Again, this is a case that would be stealing: Doing work for your freelance clients while on the clock at your day job. Your day job is not paying you to work on your freelance stuff, so save that for when you get home or on your days off.
So, for example, when I was looking for freelance clients while working my day job, I would only reply to emails while off the clock at lunch, when I got home, or on the weekends.
Realize that even if you don’t outright tell your employer that you freelance on the side, there’s a good chance they’ll find out anyway if you have a freelance website or social media that advertises your services.
I also wanted to bring up that I know someone who has told her employer that she plans to quit to go full-time freelance in one year. Everyone she works with at her day job knows this, and they are supportive of her endeavors and she feels good that it’s all out in the open.
So, again, it’s up to you to gauge what your relationship is with your employer and how serious you are about freelancing. If you’re a hobby photographer who gets the occasional engagement photo shoot gig from friends and you never plan to leave your accounting day job, then it probably isn’t that relevant to tell your boss.

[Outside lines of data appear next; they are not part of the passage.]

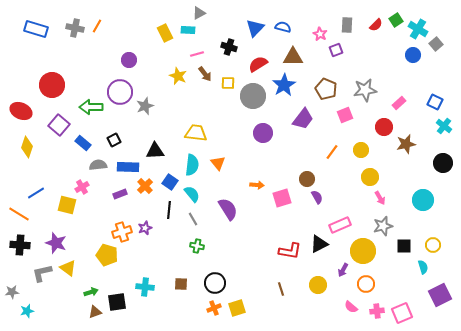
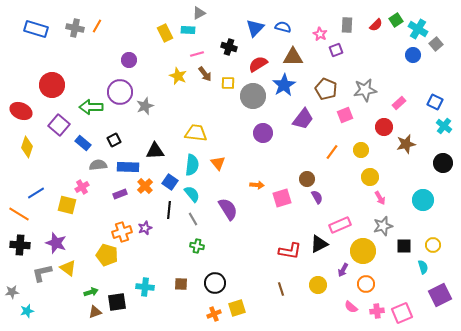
orange cross at (214, 308): moved 6 px down
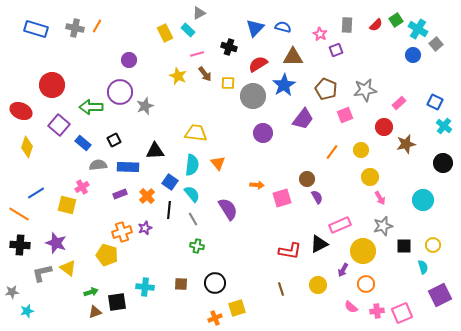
cyan rectangle at (188, 30): rotated 40 degrees clockwise
orange cross at (145, 186): moved 2 px right, 10 px down
orange cross at (214, 314): moved 1 px right, 4 px down
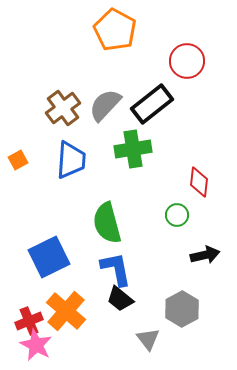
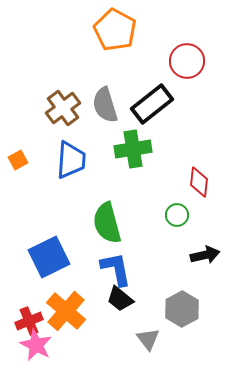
gray semicircle: rotated 60 degrees counterclockwise
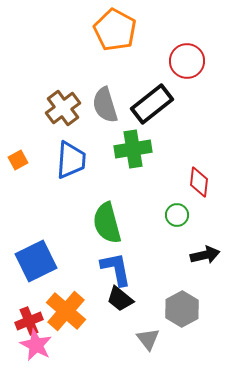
blue square: moved 13 px left, 4 px down
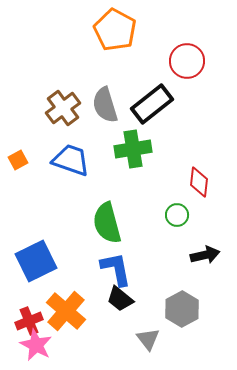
blue trapezoid: rotated 75 degrees counterclockwise
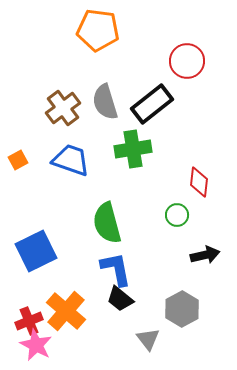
orange pentagon: moved 17 px left; rotated 21 degrees counterclockwise
gray semicircle: moved 3 px up
blue square: moved 10 px up
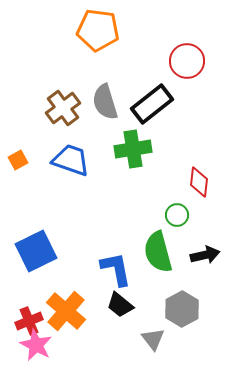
green semicircle: moved 51 px right, 29 px down
black trapezoid: moved 6 px down
gray triangle: moved 5 px right
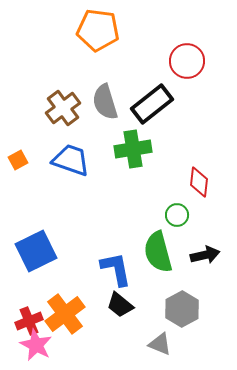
orange cross: moved 1 px left, 3 px down; rotated 12 degrees clockwise
gray triangle: moved 7 px right, 5 px down; rotated 30 degrees counterclockwise
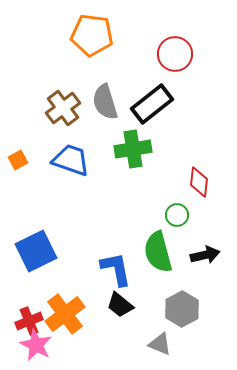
orange pentagon: moved 6 px left, 5 px down
red circle: moved 12 px left, 7 px up
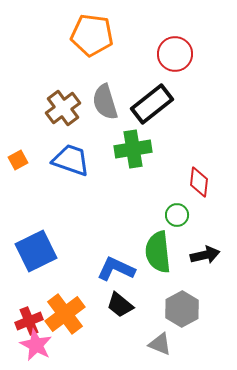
green semicircle: rotated 9 degrees clockwise
blue L-shape: rotated 54 degrees counterclockwise
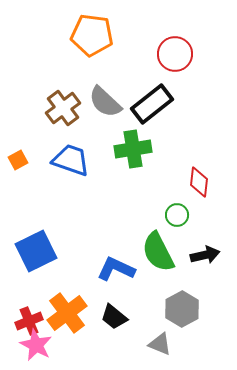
gray semicircle: rotated 30 degrees counterclockwise
green semicircle: rotated 21 degrees counterclockwise
black trapezoid: moved 6 px left, 12 px down
orange cross: moved 2 px right, 1 px up
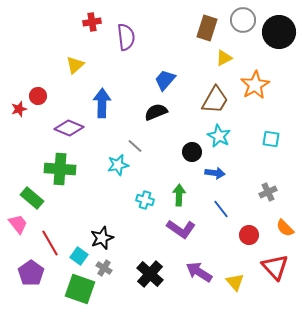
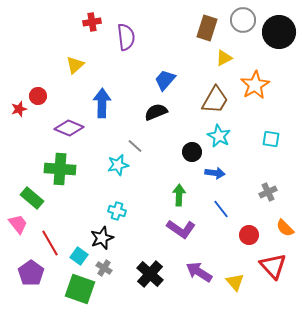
cyan cross at (145, 200): moved 28 px left, 11 px down
red triangle at (275, 267): moved 2 px left, 1 px up
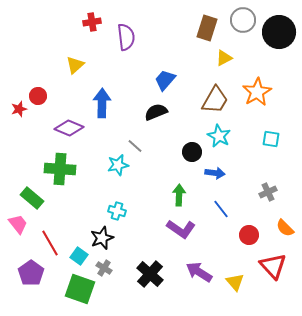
orange star at (255, 85): moved 2 px right, 7 px down
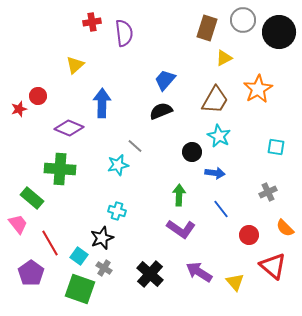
purple semicircle at (126, 37): moved 2 px left, 4 px up
orange star at (257, 92): moved 1 px right, 3 px up
black semicircle at (156, 112): moved 5 px right, 1 px up
cyan square at (271, 139): moved 5 px right, 8 px down
red triangle at (273, 266): rotated 8 degrees counterclockwise
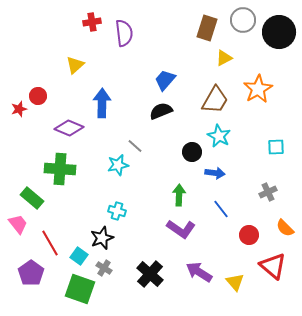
cyan square at (276, 147): rotated 12 degrees counterclockwise
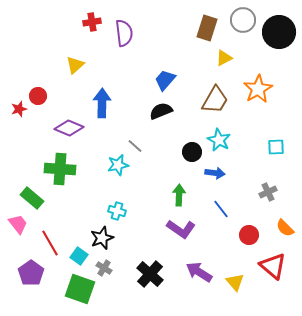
cyan star at (219, 136): moved 4 px down
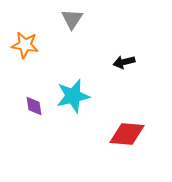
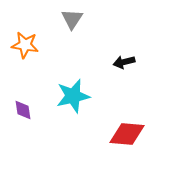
purple diamond: moved 11 px left, 4 px down
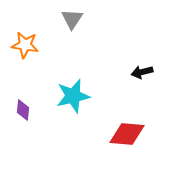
black arrow: moved 18 px right, 10 px down
purple diamond: rotated 15 degrees clockwise
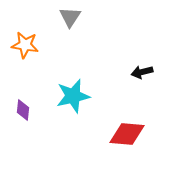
gray triangle: moved 2 px left, 2 px up
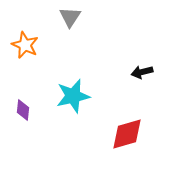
orange star: rotated 16 degrees clockwise
red diamond: rotated 21 degrees counterclockwise
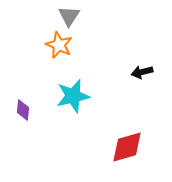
gray triangle: moved 1 px left, 1 px up
orange star: moved 34 px right
red diamond: moved 13 px down
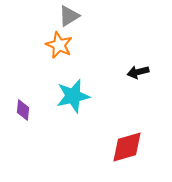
gray triangle: rotated 25 degrees clockwise
black arrow: moved 4 px left
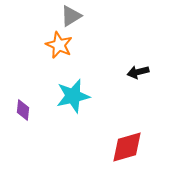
gray triangle: moved 2 px right
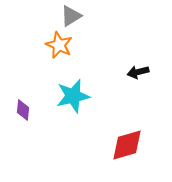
red diamond: moved 2 px up
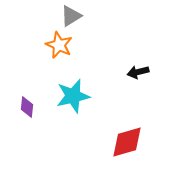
purple diamond: moved 4 px right, 3 px up
red diamond: moved 3 px up
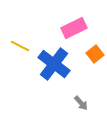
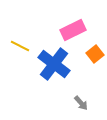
pink rectangle: moved 1 px left, 2 px down
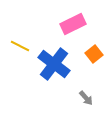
pink rectangle: moved 6 px up
orange square: moved 1 px left
gray arrow: moved 5 px right, 5 px up
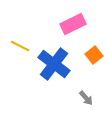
orange square: moved 1 px down
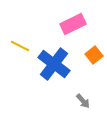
gray arrow: moved 3 px left, 3 px down
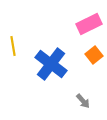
pink rectangle: moved 16 px right
yellow line: moved 7 px left; rotated 54 degrees clockwise
blue cross: moved 3 px left
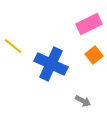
yellow line: rotated 42 degrees counterclockwise
blue cross: rotated 12 degrees counterclockwise
gray arrow: rotated 21 degrees counterclockwise
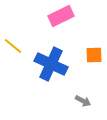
pink rectangle: moved 28 px left, 8 px up
orange square: rotated 36 degrees clockwise
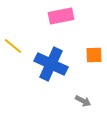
pink rectangle: rotated 15 degrees clockwise
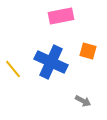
yellow line: moved 23 px down; rotated 12 degrees clockwise
orange square: moved 6 px left, 4 px up; rotated 18 degrees clockwise
blue cross: moved 2 px up
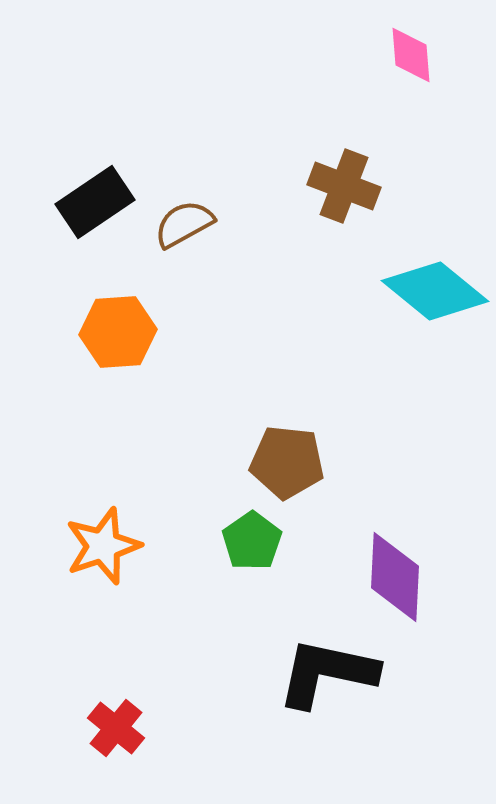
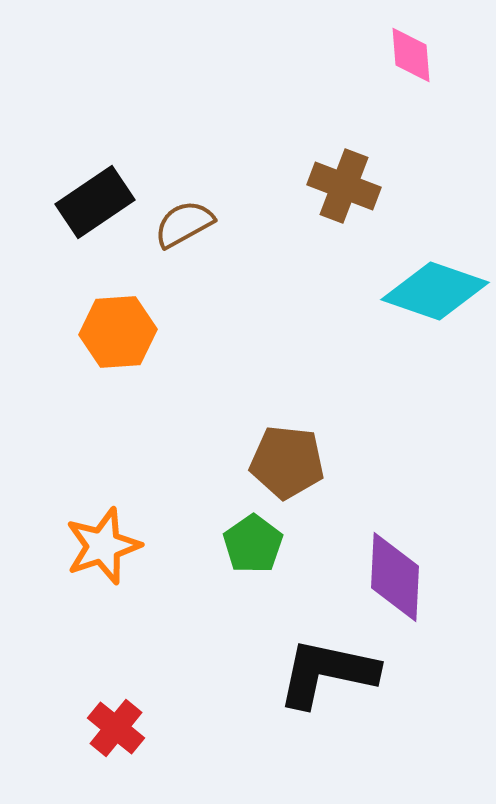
cyan diamond: rotated 20 degrees counterclockwise
green pentagon: moved 1 px right, 3 px down
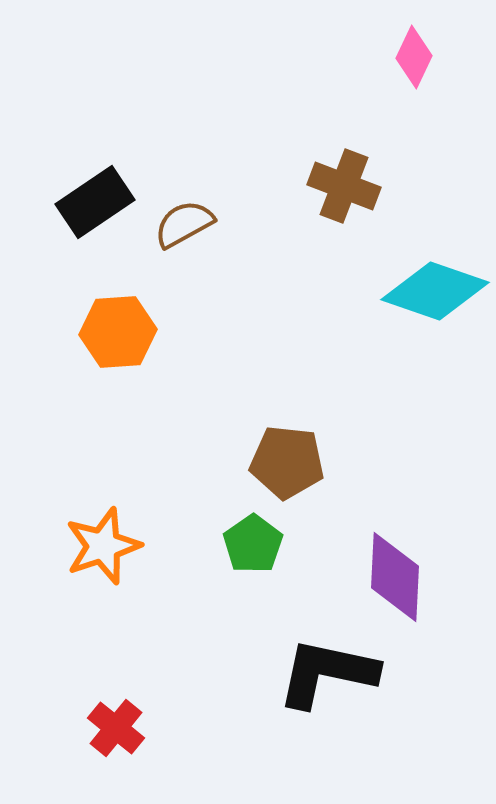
pink diamond: moved 3 px right, 2 px down; rotated 30 degrees clockwise
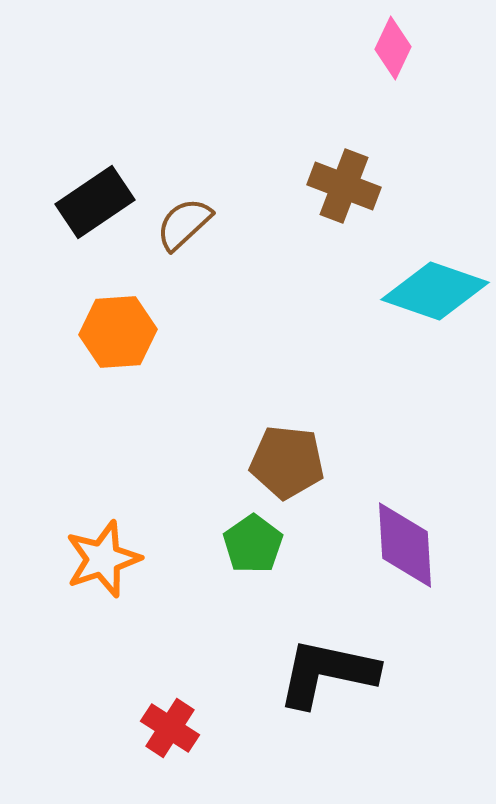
pink diamond: moved 21 px left, 9 px up
brown semicircle: rotated 14 degrees counterclockwise
orange star: moved 13 px down
purple diamond: moved 10 px right, 32 px up; rotated 6 degrees counterclockwise
red cross: moved 54 px right; rotated 6 degrees counterclockwise
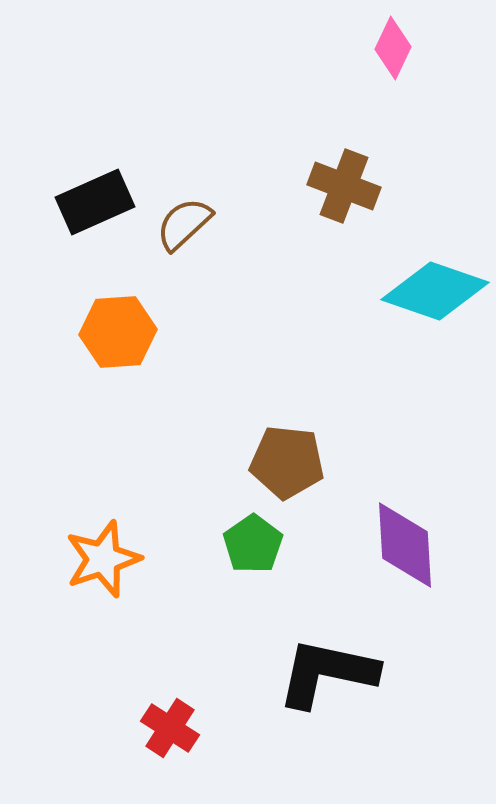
black rectangle: rotated 10 degrees clockwise
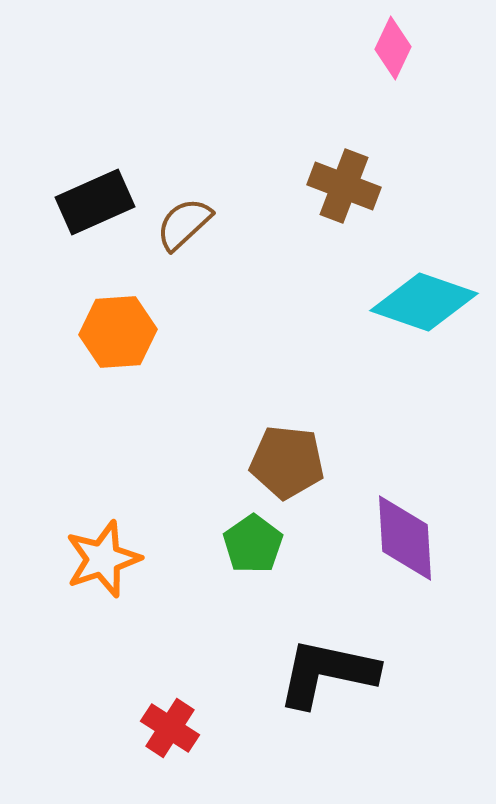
cyan diamond: moved 11 px left, 11 px down
purple diamond: moved 7 px up
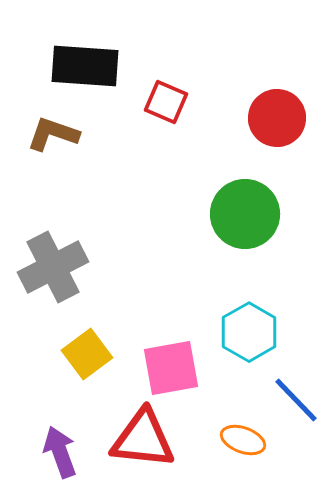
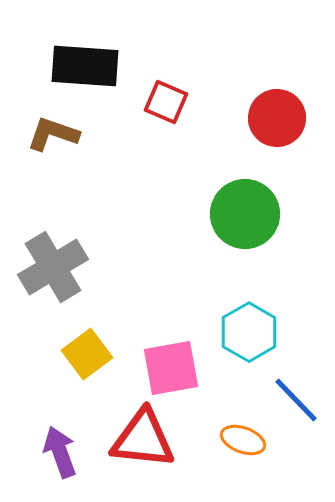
gray cross: rotated 4 degrees counterclockwise
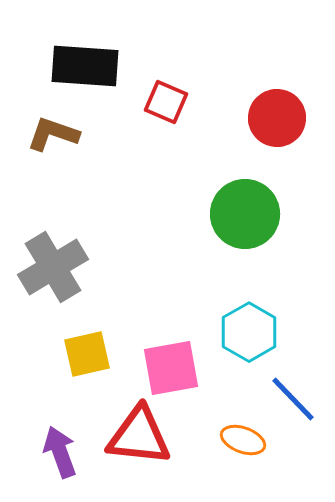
yellow square: rotated 24 degrees clockwise
blue line: moved 3 px left, 1 px up
red triangle: moved 4 px left, 3 px up
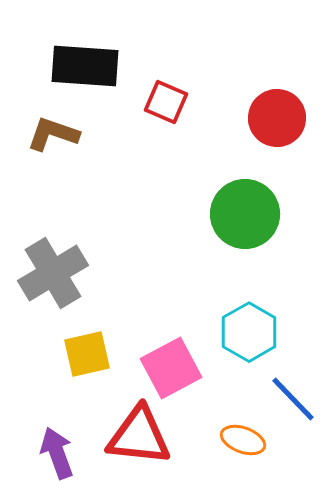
gray cross: moved 6 px down
pink square: rotated 18 degrees counterclockwise
purple arrow: moved 3 px left, 1 px down
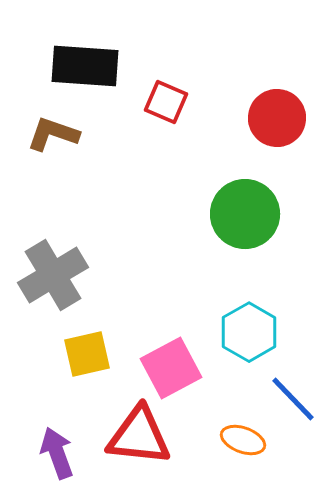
gray cross: moved 2 px down
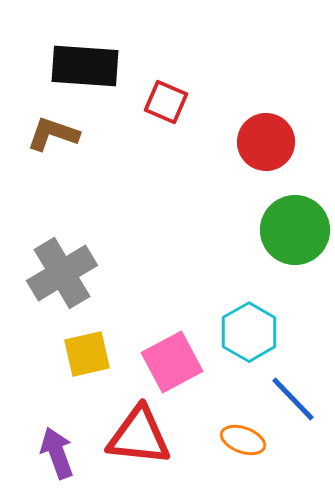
red circle: moved 11 px left, 24 px down
green circle: moved 50 px right, 16 px down
gray cross: moved 9 px right, 2 px up
pink square: moved 1 px right, 6 px up
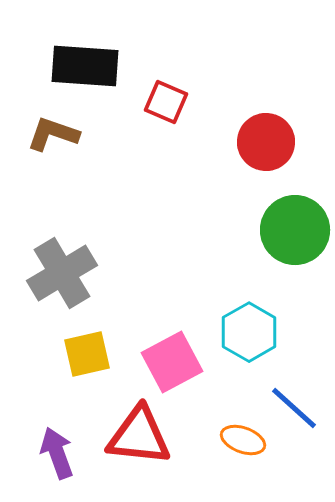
blue line: moved 1 px right, 9 px down; rotated 4 degrees counterclockwise
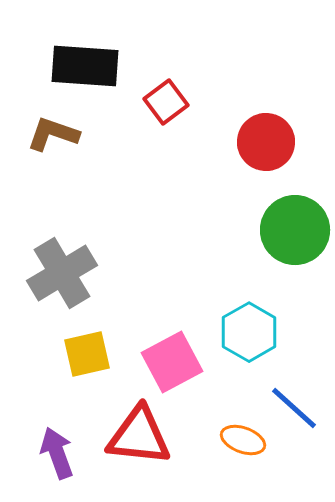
red square: rotated 30 degrees clockwise
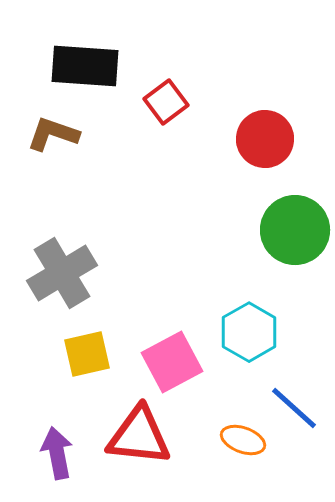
red circle: moved 1 px left, 3 px up
purple arrow: rotated 9 degrees clockwise
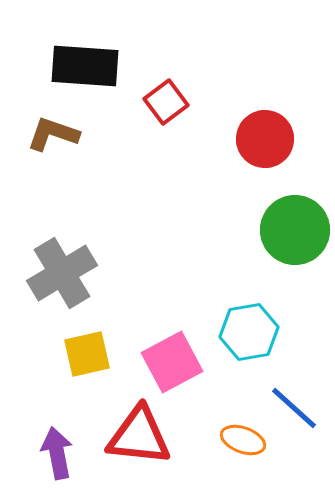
cyan hexagon: rotated 20 degrees clockwise
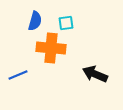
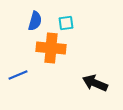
black arrow: moved 9 px down
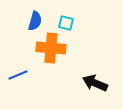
cyan square: rotated 21 degrees clockwise
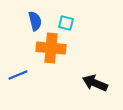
blue semicircle: rotated 30 degrees counterclockwise
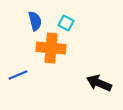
cyan square: rotated 14 degrees clockwise
black arrow: moved 4 px right
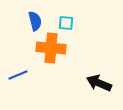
cyan square: rotated 21 degrees counterclockwise
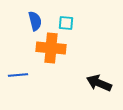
blue line: rotated 18 degrees clockwise
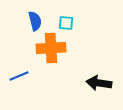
orange cross: rotated 8 degrees counterclockwise
blue line: moved 1 px right, 1 px down; rotated 18 degrees counterclockwise
black arrow: rotated 15 degrees counterclockwise
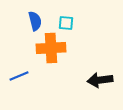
black arrow: moved 1 px right, 3 px up; rotated 15 degrees counterclockwise
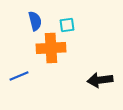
cyan square: moved 1 px right, 2 px down; rotated 14 degrees counterclockwise
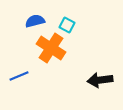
blue semicircle: rotated 90 degrees counterclockwise
cyan square: rotated 35 degrees clockwise
orange cross: rotated 36 degrees clockwise
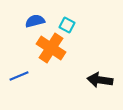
black arrow: rotated 15 degrees clockwise
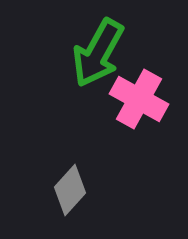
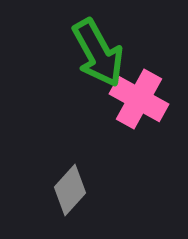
green arrow: rotated 58 degrees counterclockwise
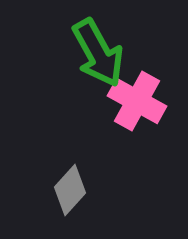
pink cross: moved 2 px left, 2 px down
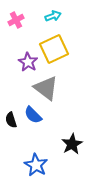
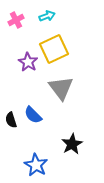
cyan arrow: moved 6 px left
gray triangle: moved 15 px right; rotated 16 degrees clockwise
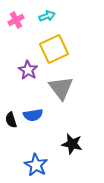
purple star: moved 8 px down
blue semicircle: rotated 54 degrees counterclockwise
black star: rotated 30 degrees counterclockwise
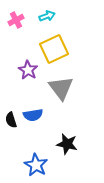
black star: moved 5 px left
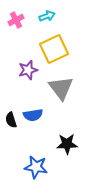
purple star: rotated 24 degrees clockwise
black star: rotated 15 degrees counterclockwise
blue star: moved 2 px down; rotated 20 degrees counterclockwise
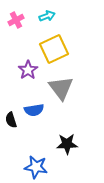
purple star: rotated 18 degrees counterclockwise
blue semicircle: moved 1 px right, 5 px up
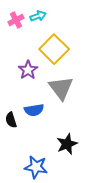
cyan arrow: moved 9 px left
yellow square: rotated 20 degrees counterclockwise
black star: rotated 20 degrees counterclockwise
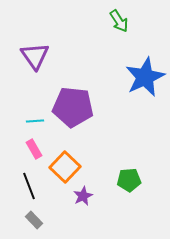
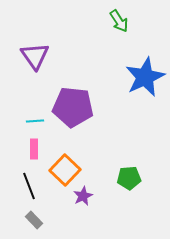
pink rectangle: rotated 30 degrees clockwise
orange square: moved 3 px down
green pentagon: moved 2 px up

If, however, you’re a photographer for a software company and you do some freelance photography for brands on the side and you plan to take it full-time, it might make more sense to bring it up to your employer to ensure you don’t run into any conflicts of interest.
In sum, I don’t think you have to tell your boss you’re freelancing as long as you meet the above three conditions. As someone who values being upfront with everybody, I totally understand wanting to be transparent with your boss, but the way I see it, people interview for other jobs all the time while they have a job. Do they tell their boss that they’re interviewing with other companies? No! Bosses understand that their employees have other career interests, and eventually, will probably leave the company to do something else. Employees aren’t obligated to tell their boss that they’re thinking of leaving—not until they formally turn in their notice anyway.